The Maputaland coastal forest mosaic occupies the humid coastal strip along the Indian Ocean. It is part of a strip of moist coastal forests that extend along Africa's Indian Ocean coast from southern Somalia to South Africa. The northern limit of the ecoregion is north of the mouth of the Limpopo River, near Xai-Xai in Mozambique, where the forests transition to the Southern Zanzibar-Inhambane coastal forest mosaic. The southern limit is near Cape St. Lucia in KwaZulu-Natal, where the Maputaland forests transition to the Kwazulu-Cape coastal forest mosaic.
The ecoregion has a seasonally moist, tropical to subtropical climate. Rainfall ranges from 1000 mm per year near the coast to less than 600 mm per year inland. Most of the rain falls in the summer months.
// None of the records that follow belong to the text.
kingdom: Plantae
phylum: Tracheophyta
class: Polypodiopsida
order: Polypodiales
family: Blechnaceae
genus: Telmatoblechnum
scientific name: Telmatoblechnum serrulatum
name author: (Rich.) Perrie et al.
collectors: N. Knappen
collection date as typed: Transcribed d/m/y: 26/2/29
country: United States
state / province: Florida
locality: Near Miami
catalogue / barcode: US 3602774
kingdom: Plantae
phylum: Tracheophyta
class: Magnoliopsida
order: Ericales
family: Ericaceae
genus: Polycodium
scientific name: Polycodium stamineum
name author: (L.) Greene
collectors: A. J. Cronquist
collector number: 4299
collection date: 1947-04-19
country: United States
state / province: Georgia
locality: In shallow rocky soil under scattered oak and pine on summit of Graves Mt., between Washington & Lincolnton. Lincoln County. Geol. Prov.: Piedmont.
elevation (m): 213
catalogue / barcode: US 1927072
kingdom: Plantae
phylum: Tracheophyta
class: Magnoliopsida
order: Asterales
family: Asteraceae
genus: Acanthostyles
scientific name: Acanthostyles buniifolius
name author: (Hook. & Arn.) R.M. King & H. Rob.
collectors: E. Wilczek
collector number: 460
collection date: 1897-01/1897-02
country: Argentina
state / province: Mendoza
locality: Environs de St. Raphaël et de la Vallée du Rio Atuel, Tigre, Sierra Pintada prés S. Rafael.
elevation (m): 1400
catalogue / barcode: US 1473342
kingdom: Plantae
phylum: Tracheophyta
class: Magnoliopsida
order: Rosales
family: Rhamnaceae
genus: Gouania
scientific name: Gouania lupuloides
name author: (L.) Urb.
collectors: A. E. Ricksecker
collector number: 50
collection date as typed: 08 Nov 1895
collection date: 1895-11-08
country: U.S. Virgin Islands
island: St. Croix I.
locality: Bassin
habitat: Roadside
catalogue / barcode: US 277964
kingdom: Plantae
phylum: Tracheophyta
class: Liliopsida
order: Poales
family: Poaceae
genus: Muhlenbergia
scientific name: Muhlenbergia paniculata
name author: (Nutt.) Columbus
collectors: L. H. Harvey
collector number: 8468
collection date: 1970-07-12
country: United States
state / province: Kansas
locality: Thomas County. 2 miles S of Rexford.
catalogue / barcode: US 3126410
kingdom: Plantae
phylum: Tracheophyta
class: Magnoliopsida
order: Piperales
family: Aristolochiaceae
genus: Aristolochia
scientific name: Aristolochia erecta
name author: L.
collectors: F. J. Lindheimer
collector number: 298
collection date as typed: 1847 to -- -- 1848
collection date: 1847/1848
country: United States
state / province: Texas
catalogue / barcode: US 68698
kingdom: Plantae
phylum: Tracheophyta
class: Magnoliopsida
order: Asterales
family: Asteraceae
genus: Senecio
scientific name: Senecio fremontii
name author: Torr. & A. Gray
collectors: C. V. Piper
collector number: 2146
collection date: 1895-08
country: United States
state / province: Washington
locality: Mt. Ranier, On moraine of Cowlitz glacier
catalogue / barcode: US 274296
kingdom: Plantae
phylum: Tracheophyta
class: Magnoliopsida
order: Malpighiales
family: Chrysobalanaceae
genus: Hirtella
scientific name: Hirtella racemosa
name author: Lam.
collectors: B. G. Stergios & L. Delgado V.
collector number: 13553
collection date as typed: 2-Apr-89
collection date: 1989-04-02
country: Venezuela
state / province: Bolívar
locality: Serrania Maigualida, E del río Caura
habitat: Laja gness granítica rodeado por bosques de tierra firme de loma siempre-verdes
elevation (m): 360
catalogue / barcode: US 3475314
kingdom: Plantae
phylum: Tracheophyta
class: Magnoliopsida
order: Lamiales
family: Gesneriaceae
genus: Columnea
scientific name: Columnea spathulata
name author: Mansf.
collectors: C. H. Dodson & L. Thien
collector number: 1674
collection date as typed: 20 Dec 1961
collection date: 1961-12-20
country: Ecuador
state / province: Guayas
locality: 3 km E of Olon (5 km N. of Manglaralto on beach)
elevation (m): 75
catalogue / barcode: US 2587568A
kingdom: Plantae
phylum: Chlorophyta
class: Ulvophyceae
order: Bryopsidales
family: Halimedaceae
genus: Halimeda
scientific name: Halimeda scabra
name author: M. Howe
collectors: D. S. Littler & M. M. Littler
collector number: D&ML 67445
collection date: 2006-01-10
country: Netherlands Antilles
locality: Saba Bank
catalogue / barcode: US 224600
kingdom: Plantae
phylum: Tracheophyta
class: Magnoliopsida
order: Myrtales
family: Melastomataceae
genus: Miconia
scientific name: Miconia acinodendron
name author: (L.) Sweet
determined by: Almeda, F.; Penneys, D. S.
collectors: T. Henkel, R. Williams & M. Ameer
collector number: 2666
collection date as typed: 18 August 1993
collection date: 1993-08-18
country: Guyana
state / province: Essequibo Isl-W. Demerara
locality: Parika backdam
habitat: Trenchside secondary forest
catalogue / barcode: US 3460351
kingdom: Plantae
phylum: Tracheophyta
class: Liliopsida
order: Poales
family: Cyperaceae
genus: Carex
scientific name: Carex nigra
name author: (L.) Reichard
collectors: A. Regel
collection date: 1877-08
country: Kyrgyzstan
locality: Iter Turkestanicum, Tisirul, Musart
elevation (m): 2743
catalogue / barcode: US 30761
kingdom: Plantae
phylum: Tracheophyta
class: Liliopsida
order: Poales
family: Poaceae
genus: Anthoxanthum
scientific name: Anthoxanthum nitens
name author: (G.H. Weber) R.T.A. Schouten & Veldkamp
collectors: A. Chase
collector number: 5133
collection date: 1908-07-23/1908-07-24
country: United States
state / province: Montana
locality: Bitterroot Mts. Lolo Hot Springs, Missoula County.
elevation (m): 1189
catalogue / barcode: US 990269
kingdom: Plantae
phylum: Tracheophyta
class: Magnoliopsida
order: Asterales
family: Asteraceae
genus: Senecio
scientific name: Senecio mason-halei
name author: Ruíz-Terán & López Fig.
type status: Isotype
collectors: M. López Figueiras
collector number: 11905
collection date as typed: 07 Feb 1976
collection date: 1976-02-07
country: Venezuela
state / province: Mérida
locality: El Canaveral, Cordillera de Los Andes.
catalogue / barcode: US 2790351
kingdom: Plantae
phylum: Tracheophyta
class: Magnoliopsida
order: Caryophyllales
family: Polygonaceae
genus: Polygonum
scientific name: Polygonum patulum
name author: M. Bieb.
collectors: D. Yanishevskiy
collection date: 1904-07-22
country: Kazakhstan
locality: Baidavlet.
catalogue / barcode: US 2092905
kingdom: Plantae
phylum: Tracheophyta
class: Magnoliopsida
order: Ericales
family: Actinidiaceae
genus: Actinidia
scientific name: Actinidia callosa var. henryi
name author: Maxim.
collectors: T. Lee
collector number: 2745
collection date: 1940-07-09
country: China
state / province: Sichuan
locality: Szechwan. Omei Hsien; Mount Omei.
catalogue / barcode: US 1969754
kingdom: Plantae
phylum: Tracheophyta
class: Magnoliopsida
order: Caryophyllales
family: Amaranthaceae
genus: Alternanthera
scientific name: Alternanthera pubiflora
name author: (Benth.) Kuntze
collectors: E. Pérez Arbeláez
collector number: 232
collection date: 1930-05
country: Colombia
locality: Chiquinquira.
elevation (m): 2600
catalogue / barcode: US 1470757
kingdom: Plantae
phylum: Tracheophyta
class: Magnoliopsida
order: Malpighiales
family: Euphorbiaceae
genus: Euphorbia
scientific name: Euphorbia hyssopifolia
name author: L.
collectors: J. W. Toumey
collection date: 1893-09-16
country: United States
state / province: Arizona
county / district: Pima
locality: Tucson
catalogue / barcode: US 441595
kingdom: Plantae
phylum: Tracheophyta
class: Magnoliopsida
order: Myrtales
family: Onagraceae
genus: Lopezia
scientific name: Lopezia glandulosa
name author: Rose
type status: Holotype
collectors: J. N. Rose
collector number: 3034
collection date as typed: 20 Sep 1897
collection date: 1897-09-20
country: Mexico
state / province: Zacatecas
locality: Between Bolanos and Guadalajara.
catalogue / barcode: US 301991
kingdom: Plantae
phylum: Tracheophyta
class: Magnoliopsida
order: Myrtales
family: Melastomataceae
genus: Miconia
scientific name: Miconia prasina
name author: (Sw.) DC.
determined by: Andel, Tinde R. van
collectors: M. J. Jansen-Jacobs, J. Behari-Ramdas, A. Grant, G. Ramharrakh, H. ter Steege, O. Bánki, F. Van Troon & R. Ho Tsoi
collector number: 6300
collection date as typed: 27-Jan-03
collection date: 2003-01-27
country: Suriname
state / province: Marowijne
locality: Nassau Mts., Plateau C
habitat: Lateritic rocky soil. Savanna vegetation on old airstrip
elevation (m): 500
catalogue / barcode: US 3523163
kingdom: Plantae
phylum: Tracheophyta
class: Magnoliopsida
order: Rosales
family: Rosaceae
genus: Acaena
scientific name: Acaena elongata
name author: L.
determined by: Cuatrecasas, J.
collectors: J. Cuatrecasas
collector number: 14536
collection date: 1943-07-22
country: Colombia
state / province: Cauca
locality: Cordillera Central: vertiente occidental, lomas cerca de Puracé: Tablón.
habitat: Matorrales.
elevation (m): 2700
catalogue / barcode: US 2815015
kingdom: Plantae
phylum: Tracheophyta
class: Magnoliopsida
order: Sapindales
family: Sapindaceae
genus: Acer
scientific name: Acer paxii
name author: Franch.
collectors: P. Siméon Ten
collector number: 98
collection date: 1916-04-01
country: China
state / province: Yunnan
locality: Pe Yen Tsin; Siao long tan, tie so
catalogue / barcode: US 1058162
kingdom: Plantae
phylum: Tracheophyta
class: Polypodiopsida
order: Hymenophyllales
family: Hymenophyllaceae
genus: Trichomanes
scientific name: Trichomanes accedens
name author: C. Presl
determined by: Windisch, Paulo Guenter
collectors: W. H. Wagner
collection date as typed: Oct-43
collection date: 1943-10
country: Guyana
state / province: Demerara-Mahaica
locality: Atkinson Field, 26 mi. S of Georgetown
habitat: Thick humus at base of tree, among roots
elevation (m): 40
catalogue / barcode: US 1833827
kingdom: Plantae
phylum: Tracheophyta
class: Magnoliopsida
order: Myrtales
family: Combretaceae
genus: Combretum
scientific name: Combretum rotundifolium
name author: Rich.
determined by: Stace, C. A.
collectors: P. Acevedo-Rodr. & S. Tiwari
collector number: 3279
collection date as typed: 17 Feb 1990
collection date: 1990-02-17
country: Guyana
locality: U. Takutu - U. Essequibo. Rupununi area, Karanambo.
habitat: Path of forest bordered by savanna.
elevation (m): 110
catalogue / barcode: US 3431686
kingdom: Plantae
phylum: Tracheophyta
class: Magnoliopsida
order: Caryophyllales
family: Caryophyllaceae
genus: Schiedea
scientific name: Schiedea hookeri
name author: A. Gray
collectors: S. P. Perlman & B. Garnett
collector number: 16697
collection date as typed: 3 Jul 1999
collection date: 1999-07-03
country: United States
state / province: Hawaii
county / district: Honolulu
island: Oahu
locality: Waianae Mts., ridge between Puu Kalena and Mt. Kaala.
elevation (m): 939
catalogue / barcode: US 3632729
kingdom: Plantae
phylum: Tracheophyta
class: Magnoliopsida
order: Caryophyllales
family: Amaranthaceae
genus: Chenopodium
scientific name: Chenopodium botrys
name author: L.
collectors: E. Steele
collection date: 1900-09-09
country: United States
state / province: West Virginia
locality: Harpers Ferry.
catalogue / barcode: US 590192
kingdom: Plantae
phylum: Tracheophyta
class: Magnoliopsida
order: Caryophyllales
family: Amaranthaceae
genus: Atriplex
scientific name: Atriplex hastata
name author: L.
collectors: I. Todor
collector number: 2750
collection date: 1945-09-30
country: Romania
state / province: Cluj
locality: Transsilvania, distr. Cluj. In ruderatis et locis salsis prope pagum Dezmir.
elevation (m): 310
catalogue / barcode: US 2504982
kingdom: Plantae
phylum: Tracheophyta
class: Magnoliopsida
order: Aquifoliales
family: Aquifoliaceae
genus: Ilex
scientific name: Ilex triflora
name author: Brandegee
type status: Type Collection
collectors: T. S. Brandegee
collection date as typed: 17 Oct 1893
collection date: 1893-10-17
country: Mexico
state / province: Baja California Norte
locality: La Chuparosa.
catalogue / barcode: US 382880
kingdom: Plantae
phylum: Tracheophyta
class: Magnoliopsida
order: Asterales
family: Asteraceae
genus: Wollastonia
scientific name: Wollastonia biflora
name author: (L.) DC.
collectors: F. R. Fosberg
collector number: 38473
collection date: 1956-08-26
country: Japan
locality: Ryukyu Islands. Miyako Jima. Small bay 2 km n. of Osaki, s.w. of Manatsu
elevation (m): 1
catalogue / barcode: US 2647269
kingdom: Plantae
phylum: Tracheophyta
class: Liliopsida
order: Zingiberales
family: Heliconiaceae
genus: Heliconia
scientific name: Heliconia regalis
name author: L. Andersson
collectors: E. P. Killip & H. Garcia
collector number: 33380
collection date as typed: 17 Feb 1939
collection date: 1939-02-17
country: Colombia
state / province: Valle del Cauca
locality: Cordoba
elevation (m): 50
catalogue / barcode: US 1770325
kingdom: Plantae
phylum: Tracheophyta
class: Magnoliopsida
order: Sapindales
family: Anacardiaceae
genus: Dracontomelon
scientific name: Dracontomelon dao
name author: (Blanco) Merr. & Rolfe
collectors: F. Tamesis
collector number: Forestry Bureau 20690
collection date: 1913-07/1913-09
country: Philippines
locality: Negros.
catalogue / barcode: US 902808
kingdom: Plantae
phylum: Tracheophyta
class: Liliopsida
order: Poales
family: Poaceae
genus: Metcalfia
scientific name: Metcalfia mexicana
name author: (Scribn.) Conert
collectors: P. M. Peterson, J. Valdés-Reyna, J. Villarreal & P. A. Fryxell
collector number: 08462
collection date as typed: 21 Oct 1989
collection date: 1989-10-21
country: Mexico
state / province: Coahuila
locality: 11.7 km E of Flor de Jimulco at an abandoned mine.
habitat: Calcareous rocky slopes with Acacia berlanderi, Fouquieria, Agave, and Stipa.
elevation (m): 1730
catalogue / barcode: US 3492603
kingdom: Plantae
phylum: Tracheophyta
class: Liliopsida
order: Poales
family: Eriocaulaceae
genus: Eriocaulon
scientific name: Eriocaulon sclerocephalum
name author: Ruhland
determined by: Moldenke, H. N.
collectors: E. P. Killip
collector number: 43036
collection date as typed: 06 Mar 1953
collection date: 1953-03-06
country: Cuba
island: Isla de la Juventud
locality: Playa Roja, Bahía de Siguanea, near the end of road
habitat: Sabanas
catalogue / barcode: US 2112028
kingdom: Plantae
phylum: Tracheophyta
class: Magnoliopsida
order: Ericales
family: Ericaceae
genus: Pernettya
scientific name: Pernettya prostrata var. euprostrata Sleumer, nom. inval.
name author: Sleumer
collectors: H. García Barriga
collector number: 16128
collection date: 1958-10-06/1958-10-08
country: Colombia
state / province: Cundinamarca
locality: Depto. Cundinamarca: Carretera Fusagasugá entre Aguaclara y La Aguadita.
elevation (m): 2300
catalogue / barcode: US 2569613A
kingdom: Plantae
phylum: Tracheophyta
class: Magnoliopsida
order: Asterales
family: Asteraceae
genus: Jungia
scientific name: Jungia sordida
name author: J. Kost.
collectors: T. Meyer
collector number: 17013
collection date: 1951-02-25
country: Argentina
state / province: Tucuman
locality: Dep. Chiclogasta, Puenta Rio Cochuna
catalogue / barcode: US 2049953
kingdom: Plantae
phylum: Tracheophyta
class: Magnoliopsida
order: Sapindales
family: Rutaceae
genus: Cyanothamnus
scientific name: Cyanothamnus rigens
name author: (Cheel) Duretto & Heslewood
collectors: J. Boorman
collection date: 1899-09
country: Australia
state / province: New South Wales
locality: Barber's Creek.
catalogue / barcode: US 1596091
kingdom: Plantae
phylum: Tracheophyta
Rainfall diminishes away from the coast, and the coastal forest mosaic yields to drier tropical and subtropical grasslands, savannas, and shrublands.
The ecoregion comprises a mosaic of different plant communities, including forest, savanna, woodland, palm veld, grassland, and wetland habitats.
According to the World Wide Fund for Nature, 14% of the ecoregion is protected in reserves. Protected areas in the ecoregion include Greater St. Lucia Wetland Park (3,280 km²) in KwaZulu-Natal, and Maputo Game Reserve (900 km²) in Mozambique.